The European Commission adopted a package of regulations on Thursday (8 June) which will provide EU airlines with a simpler, more efficient way to file complaints concerning state subsidies and other unfair competition measures against third countries and their operators.
The new regulations come at a time when the Commission is negotiating air transport
agreements with a number of non-EU countries, including China, Turkey, United Arab Emirates, Kuwait and Qatar.
Some European flag carriers, notably Lufthansa and Air France KLM, have accused the Gulf
airlines of receiving unfair state subsidies and demanded that the executive address their concerns in the negotiations. Emirates and Etihad have denied the subsidy allegations.
The European Commission has also sought to play down the issue, referring to it as “alleged
subsidies” and a Commission official told reporters that the EU’s executive had “never
received a formal complaint”.
However, the Commission official acknowledged that the current complaint procedure was demanding, impractical and not fit for the purpose.
“This is not a not a protectionist tool,” the official said of the new regulations and added
it was “aimed at safeguarding fair competition”.
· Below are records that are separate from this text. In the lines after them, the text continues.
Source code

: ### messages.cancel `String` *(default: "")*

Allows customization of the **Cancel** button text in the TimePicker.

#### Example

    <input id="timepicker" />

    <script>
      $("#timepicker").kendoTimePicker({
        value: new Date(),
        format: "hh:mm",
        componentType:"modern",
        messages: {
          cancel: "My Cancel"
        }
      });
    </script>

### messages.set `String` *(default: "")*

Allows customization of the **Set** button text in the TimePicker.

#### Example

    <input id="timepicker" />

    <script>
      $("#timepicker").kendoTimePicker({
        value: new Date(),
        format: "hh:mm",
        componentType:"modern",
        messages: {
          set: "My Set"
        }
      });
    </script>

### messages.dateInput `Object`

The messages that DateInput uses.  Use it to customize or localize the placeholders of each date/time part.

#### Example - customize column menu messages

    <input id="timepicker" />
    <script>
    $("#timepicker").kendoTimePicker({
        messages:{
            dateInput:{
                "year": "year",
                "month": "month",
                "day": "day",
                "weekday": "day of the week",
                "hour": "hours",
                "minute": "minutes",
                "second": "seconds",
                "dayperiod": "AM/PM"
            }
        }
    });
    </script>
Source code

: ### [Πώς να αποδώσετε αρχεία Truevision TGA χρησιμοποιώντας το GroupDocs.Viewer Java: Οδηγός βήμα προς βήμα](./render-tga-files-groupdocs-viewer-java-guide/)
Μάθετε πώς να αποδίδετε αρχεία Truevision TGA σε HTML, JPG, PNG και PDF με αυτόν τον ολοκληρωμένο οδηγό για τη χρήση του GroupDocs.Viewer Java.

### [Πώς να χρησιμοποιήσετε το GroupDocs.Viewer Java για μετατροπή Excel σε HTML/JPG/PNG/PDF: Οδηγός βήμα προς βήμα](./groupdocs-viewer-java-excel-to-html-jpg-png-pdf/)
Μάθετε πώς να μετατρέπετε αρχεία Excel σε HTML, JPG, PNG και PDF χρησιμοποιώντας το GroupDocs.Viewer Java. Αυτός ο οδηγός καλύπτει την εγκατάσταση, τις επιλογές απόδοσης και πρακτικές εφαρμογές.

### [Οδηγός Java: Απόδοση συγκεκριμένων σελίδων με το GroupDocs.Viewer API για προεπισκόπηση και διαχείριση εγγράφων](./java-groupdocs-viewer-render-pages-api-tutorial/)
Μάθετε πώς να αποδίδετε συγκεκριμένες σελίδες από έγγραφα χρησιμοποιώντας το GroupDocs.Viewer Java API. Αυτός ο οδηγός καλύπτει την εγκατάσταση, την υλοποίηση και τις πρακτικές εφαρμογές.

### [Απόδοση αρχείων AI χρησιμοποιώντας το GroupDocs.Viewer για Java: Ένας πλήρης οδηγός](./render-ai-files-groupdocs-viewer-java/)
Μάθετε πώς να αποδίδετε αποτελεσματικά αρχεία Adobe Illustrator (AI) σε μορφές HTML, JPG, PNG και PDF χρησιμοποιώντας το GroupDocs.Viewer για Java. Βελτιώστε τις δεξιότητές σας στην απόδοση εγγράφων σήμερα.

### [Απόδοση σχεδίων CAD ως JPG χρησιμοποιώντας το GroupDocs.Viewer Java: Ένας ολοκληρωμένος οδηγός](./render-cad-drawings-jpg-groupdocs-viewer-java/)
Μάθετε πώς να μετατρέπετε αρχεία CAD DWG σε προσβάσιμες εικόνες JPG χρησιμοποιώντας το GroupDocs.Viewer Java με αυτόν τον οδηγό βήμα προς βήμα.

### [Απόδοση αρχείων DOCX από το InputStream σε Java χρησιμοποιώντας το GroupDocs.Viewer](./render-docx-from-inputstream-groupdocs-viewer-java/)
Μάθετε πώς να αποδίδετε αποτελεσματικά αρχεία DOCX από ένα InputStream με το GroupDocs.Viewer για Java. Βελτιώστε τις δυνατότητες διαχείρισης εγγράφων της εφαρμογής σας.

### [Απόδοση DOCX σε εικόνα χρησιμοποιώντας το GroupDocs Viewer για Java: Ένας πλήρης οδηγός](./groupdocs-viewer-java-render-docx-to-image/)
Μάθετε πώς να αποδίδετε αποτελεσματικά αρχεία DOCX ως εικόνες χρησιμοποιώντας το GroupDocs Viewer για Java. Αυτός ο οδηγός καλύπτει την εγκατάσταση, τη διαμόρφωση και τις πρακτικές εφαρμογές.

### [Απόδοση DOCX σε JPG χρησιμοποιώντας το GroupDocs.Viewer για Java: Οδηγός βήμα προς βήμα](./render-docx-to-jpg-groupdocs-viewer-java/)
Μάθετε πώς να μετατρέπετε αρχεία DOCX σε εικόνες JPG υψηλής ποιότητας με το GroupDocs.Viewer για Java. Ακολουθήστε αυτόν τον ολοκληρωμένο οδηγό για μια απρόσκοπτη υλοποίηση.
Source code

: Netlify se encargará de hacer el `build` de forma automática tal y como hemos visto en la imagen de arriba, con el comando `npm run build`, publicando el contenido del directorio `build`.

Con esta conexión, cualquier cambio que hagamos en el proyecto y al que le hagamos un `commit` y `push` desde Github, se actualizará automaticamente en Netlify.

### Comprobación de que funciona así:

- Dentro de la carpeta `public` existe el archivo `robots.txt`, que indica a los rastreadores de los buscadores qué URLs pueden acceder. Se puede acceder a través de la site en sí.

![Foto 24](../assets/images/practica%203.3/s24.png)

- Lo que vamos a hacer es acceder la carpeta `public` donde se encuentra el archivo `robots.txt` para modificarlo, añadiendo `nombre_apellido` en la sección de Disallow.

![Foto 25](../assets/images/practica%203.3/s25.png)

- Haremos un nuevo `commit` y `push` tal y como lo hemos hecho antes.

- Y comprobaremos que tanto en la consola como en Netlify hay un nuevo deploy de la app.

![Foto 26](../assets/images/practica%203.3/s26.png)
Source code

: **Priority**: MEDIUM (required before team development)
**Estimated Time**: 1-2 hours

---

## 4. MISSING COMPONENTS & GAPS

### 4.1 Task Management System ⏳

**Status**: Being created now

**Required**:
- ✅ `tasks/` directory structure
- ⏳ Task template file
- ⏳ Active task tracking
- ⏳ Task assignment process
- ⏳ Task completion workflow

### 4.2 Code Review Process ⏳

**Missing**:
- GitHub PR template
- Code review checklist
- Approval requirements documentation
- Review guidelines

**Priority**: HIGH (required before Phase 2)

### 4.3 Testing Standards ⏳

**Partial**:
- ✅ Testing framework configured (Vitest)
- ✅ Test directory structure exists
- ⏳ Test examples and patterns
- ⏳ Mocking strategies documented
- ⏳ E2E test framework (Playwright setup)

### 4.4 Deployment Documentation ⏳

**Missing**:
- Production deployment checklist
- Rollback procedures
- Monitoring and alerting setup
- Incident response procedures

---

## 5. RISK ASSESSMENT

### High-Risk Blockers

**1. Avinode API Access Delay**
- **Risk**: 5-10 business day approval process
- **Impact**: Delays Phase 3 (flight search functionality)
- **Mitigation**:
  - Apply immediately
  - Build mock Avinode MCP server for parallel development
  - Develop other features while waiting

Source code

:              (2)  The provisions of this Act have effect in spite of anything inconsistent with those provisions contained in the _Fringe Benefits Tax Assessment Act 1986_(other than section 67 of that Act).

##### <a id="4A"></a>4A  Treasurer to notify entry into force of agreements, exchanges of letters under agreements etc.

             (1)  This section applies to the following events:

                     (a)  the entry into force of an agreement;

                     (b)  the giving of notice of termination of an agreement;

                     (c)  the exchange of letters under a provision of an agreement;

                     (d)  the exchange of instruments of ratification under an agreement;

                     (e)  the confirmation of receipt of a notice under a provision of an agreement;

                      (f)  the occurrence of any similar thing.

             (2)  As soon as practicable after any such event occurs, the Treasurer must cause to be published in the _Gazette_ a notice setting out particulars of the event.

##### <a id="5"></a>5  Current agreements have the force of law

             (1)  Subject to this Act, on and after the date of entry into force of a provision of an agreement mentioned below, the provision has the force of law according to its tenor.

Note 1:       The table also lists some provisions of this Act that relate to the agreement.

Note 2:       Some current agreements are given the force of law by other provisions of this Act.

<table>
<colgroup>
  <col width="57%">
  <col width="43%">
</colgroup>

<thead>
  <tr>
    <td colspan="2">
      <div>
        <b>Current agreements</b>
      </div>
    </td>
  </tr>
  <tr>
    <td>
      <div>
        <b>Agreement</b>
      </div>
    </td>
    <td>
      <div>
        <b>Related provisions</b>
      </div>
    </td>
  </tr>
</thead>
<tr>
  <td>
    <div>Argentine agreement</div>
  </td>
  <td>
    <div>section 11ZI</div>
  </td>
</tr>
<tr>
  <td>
“In the EU, every airline is treated the same. Outside the EU, it has not always been the
case, the WTO rules do not apply”.
Under the new regulation, a complaint can be filed with the European Commission by an EU-based carrier, a group of carriers or a member state. If the complaint is justified, the Commission can propose financial or operational compensatory measures.
However, the proposed measures cannot violate each member state’s bilateral agreements with a non-EU country, which continue to take precedence. The final approval of the compensatory measure must come from the member state concerned via comitology, a committee of national experts meeting behind closed doors.
The regulation, which has yet to be reviewed by the European Parliament and the member
states, also contains measures to miminise the impact of industrial action on air traffic,
by encouraging more dialogue, early notification and protection of peak air traffic periods.
Strikes caused the cancellation of more than 243,000 flights and affected 27 million
passengers between 2005 and 2016, according to Commission data.
The package also provides guidelines on ownership and control of EU airlines. It confirms
current requirements that an EU airline must be at least 50% owned by EU member
states or citizens, but provides detailed guidance on the four main criteria for assessing
effective control: corporate governance of the airline, shareholders’ rights, financial
links and commercial cooperation of the non-EU investor.
Aviation is seen as a considerable driver of growth and jobs. European aviation, which
controls 26 percent of the global market, employs 9.3 million people and contributes 510
billion EUR to Europe's Gross Domestic Product every year.
Since the creation of the EU's Single Aviation Market in 1992, the number of daily flights
has increased to 23,000 recorded last year from around 10,000 in 1992.